Usually offering little other than a source of frustration for visitors, these chatbots are infamously repetitive and tedious to navigate. Rule based chatbots do have some advantages over AI, machine learning chatbots but they also have short comings that need to be fully considered. Generally speaking, chatbots do not have a history of being used for hacking purposes.

examples of conversational ai

Like most of the chatbots in this article, Bard was designed to compete with ChatGPT. So far, Google Bard is at an experimental stage, so we have yet to learn much about what the AI chatbot can accomplish or how much of a competitor it will become for ChatGPT or other AI-based conversational chatbots. Known as the “ChatGPT with superpowers,” ChatSonic is an innovative AI-based conversational chatbot built by Writesonic.

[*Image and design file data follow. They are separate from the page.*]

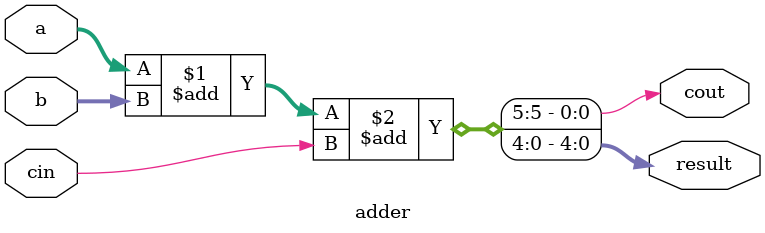
<source format=v>
module adder (
input [3:0] a,b ,
input cin ,
output cout, 
output [4:0] result
);

    assign {cout, result} = a + b + cin ;

endmodule 
</source>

Conversational AI certainly provides better customer service compared to chatbots. Moreover, AI-powered virtual agents can share sales lead recommendations with employees. ‍The critical component of conversational AI is its use of natural language understanding (NLU). We predict that 20% of customer service will be handled by conversational AI agents in 2022. And Juniper Research forecasts that approximately $12 billion in retail revenue will be driven by conversational AI in 2023.

What is the difference between a chatbot and a digital assistant?

The main difference between virtual assistants and chatbots is their AI capabilities. Due to advanced NLU, IVAs can automate both complicated and repetitive tasks. On the other hand, rule-based chatbots are associated with easier deployment. Therefore, they tend to be economic customer service automation tools.